Da ich meine egoistischen Motive erkannte, revidierte ich mein Gebet: »HERR, bitte führ mich weiter bergauf, und zwar so, wie du es für richtig hältst!«
Ich habe etwas über Beziehungen gelernt. Wahre Vertrautheit und tiefe Freundschaft entsteht nicht, indem wir unser Bestes geben und perfekt für den anderen sind, sondern indem wir unser Herz öffnen und Freud und Leid teilen, auch das, was wir gerne ausblenden wollen. Dann erleben wir Gemeinschaft.
Vielleicht will Gott auch gerade das von mir. Aber es fällt mir nicht leicht. Sollte ich nicht eigentlich dahin kommen, dass ich wirklich in allen Dingen fröhlich bin? Statt als Häuflein Elend zu seinen Füßen zu landen? Vielleicht. Aber noch nicht heute. Heute will ich ihm zu Füßen mein Herz ausschütten.
Denn an diesem Ort habe ich mehr Freude gefunden als irgendwo sonst, wo ich tat, als wäre alles in Ordnung.
Dort draußen auf dem Berg schlage ich in meiner Bibel Jesaja auf:
»Denn siehe, ich will ein Neues schaffen, jetzt wächst es auf, erkennt ihr’s denn nicht? Ich mache einen Weg in der Wüste und Wasserströme in der Einöde.« (Jesaja 43,19)
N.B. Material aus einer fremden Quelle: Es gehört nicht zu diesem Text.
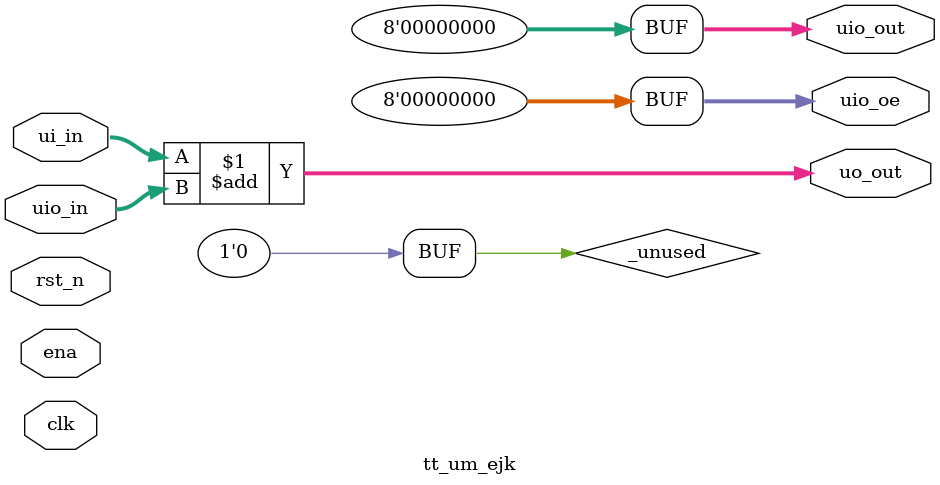
<source format=v>
/*
 * Copyright (c) 2024 Your Name
 * SPDX-License-Identifier: Apache-2.0
 */

`default_nettype none

module tt_um_ejk (
    input  wire [7:0] ui_in,    // Dedicated inputs
    output wire [7:0] uo_out,   // Dedicated outputs
    input  wire [7:0] uio_in,   // IOs: Input path
    output wire [7:0] uio_out,  // IOs: Output path
    output wire [7:0] uio_oe,   // IOs: Enable path (active high: 0=input, 1=output)
    input  wire       ena,      // always 1 when the design is powered, so you can ignore it
    input  wire       clk,      // clock
    input  wire       rst_n     // reset_n - low to reset
);

  // All output pins must be assigned. If not used, assign to 0.
  assign uo_out  = ui_in + uio_in;  // Example: ou_out is the sum of ui_in and uio_in
  assign uio_out = 0;
  assign uio_oe  = 0;

  // List all unused inputs to prevent warnings
  wire _unused = &{clk, rst_n, 1'b0};

endmodule

</source>
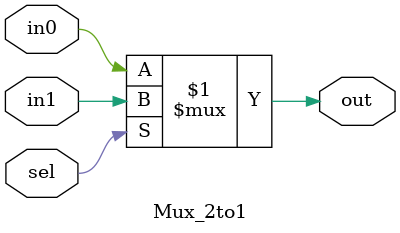
<source format=v>
module Mux_2to1 (
    out,
    sel,
    in0,
    in1
);
    input sel;
    input in0, in1;
    output out;

    assign out = sel ? in1 : in0;
endmodule

</source>
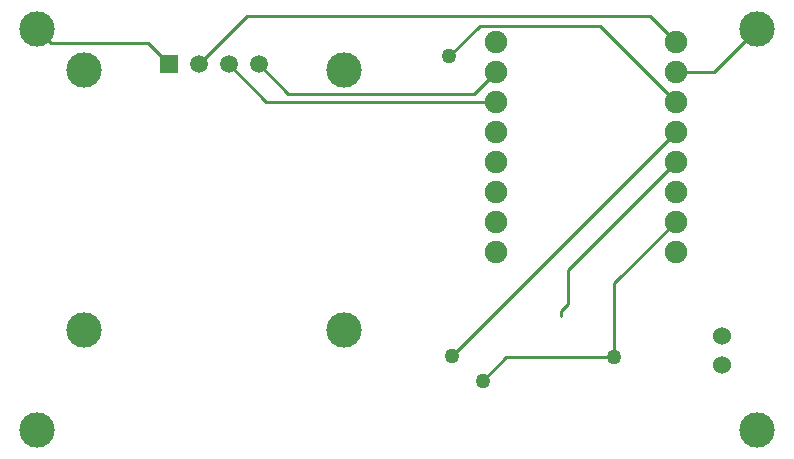
<source format=gbl>
G04*
G04 #@! TF.GenerationSoftware,Altium Limited,Altium Designer,24.7.2 (38)*
G04*
G04 Layer_Physical_Order=2*
G04 Layer_Color=16711680*
%FSAX44Y44*%
%MOMM*%
G71*
G04*
G04 #@! TF.SameCoordinates,24FF2C46-A417-480C-89B1-4EDC075265FB*
G04*
G04*
G04 #@! TF.FilePolarity,Positive*
G04*
G01*
G75*
%ADD11C,0.2540*%
%ADD28C,3.0000*%
%ADD29R,1.5080X1.5080*%
%ADD30C,1.5080*%
%ADD32C,1.5240*%
%ADD33C,1.9050*%
%ADD34C,1.2700*%
D11*
X00509000Y00144400D02*
X00561200Y00196600D01*
X00509000Y00081788D02*
Y00144400D01*
X00464000Y00116840D02*
Y00121354D01*
X00469646Y00127000D02*
Y00155846D01*
X00561200Y00247400D01*
X00464000Y00121354D02*
X00469646Y00127000D01*
X00561200Y00323600D02*
X00593601D01*
X00630000Y00360000D01*
X00113920Y00347980D02*
X00131900Y00330000D01*
X00032020Y00347980D02*
X00113920D01*
X00020000Y00360000D02*
X00032020Y00347980D01*
X00157300Y00330000D02*
X00197886Y00370586D01*
X00539614D01*
X00561200Y00349000D01*
X00371358Y00082958D02*
X00561200Y00272800D01*
X00182700Y00330000D02*
X00214500Y00298200D01*
X00408800D01*
X00208100Y00330000D02*
X00233046Y00305054D01*
X00390254D01*
X00408800Y00323600D01*
X00397976Y00061976D02*
X00417788Y00081788D01*
X00509000D01*
X00369570Y00336550D02*
X00395478Y00362458D01*
X00496942D01*
X00561200Y00298200D01*
D28*
X00630000Y00360000D02*
D03*
Y00020000D02*
D03*
X00020000D02*
D03*
Y00360000D02*
D03*
X00060000Y00325000D02*
D03*
X00280000D02*
D03*
Y00105000D02*
D03*
X00060000D02*
D03*
D29*
X00131900Y00330000D02*
D03*
D30*
X00157300D02*
D03*
X00182700D02*
D03*
X00208100D02*
D03*
D32*
X00600000Y00075000D02*
D03*
Y00100000D02*
D03*
D33*
X00561200Y00349000D02*
D03*
Y00323600D02*
D03*
Y00298200D02*
D03*
Y00272800D02*
D03*
Y00247400D02*
D03*
Y00222000D02*
D03*
Y00196600D02*
D03*
Y00171200D02*
D03*
X00408800D02*
D03*
Y00196600D02*
D03*
Y00222000D02*
D03*
Y00247400D02*
D03*
Y00272800D02*
D03*
Y00298200D02*
D03*
Y00323600D02*
D03*
Y00349000D02*
D03*
D34*
X00371358Y00082958D02*
D03*
X00397976Y00061976D02*
D03*
X00509000Y00081788D02*
D03*
X00369570Y00336550D02*
D03*
M02*

</source>
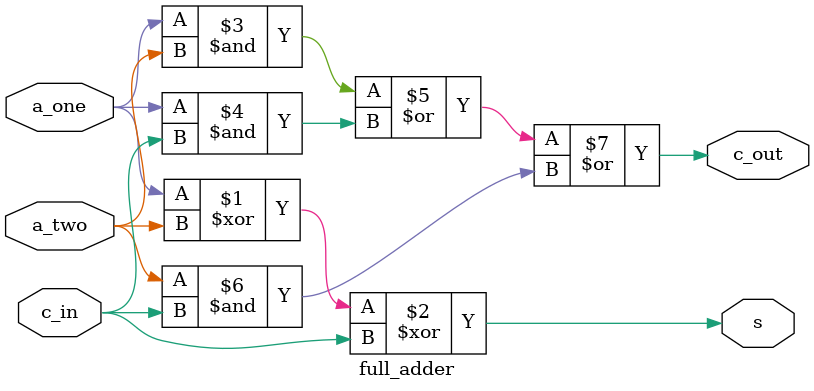
<source format=v>

module full_adder                     // module name 
       (a_one,      
        a_two,                        // module ports
        c_in, 
        s,
        c_out);                       

   input  a_one;            // by default a signal's number of bits is 1 
   input  a_two;           
   input  c_in;             // declaration of module ports
   output s;        
   output c_out;        

   wire s;                // declare wires            
   wire c_out;  

   assign  s = a_one ^ a_two ^ c_in;     // continuous signal assignment         
   assign  c_out = (a_one & a_two) | (a_one & c_in) | (a_two & c_in);  

endmodule

</source>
Also! – Ich lerne gerade, wieder wie meine Tochter zu werden. Noch muss ich nicht angekommen sein. Ich darf mich vielmehr an dem verwirrenden, unfertigen Wirken Gottes in mir freuen, an dem Weg, den er mit mir gemeinsam geht. Wenn ich mich darauf ganz einlasse, dann wird er sein Werk in mir auch zu Ende führen und meine Seele mit Freude erfüllen.